### Records to use ###
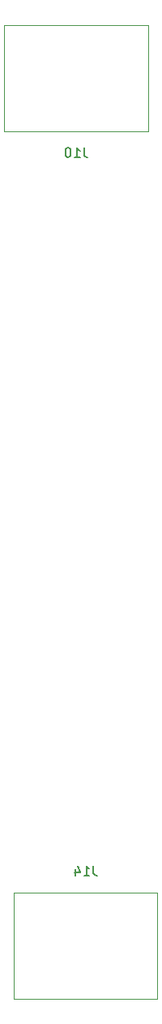
<source format=gbr>
G04 #@! TF.GenerationSoftware,KiCad,Pcbnew,5.1.2-f72e74a~84~ubuntu18.04.1*
G04 #@! TF.CreationDate,2019-07-30T17:28:06-04:00*
G04 #@! TF.ProjectId,kvm-base,6b766d2d-6261-4736-952e-6b696361645f,rev?*
G04 #@! TF.SameCoordinates,Original*
G04 #@! TF.FileFunction,Legend,Bot*
G04 #@! TF.FilePolarity,Positive*
%FSLAX46Y46*%
G04 Gerber Fmt 4.6, Leading zero omitted, Abs format (unit mm)*
G04 Created by KiCad (PCBNEW 5.1.2-f72e74a~84~ubuntu18.04.1) date 2019-07-30 17:28:06*
%MOMM*%
%LPD*%
G04 APERTURE LIST*
%ADD10C,0.120000*%
%ADD11C,0.150000*%
G04 APERTURE END LIST*
D10*
X51500000Y-20150000D02*
X51500000Y-31250000D01*
X66500000Y-20150000D02*
X51500000Y-20150000D01*
X66500000Y-31250000D02*
X66500000Y-20150000D01*
X51500000Y-31250000D02*
X66500000Y-31250000D01*
X67500000Y-121850000D02*
X67500000Y-110750000D01*
X52500000Y-121850000D02*
X67500000Y-121850000D01*
X52500000Y-110750000D02*
X52500000Y-121850000D01*
X67500000Y-110750000D02*
X52500000Y-110750000D01*
D11*
X59809523Y-32952380D02*
X59809523Y-33666666D01*
X59857142Y-33809523D01*
X59952380Y-33904761D01*
X60095238Y-33952380D01*
X60190476Y-33952380D01*
X58809523Y-33952380D02*
X59380952Y-33952380D01*
X59095238Y-33952380D02*
X59095238Y-32952380D01*
X59190476Y-33095238D01*
X59285714Y-33190476D01*
X59380952Y-33238095D01*
X58190476Y-32952380D02*
X58095238Y-32952380D01*
X58000000Y-33000000D01*
X57952380Y-33047619D01*
X57904761Y-33142857D01*
X57857142Y-33333333D01*
X57857142Y-33571428D01*
X57904761Y-33761904D01*
X57952380Y-33857142D01*
X58000000Y-33904761D01*
X58095238Y-33952380D01*
X58190476Y-33952380D01*
X58285714Y-33904761D01*
X58333333Y-33857142D01*
X58380952Y-33761904D01*
X58428571Y-33571428D01*
X58428571Y-33333333D01*
X58380952Y-33142857D01*
X58333333Y-33047619D01*
X58285714Y-33000000D01*
X58190476Y-32952380D01*
X60809523Y-107952380D02*
X60809523Y-108666666D01*
X60857142Y-108809523D01*
X60952380Y-108904761D01*
X61095238Y-108952380D01*
X61190476Y-108952380D01*
X59809523Y-108952380D02*
X60380952Y-108952380D01*
X60095238Y-108952380D02*
X60095238Y-107952380D01*
X60190476Y-108095238D01*
X60285714Y-108190476D01*
X60380952Y-108238095D01*
X58952380Y-108285714D02*
X58952380Y-108952380D01*
X59190476Y-107904761D02*
X59428571Y-108619047D01*
X58809523Y-108619047D01*
M02*

</source>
###
=== Exercise instructions ===
Give back, word for word, the lines of the records that run from the one holding "X59190476Y-107904761D02*" to the very last.

=== Reply to the exercise ===
X59190476Y-107904761D02*
X59428571Y-108619047D01*
X58809523Y-108619047D01*
M02*

</source>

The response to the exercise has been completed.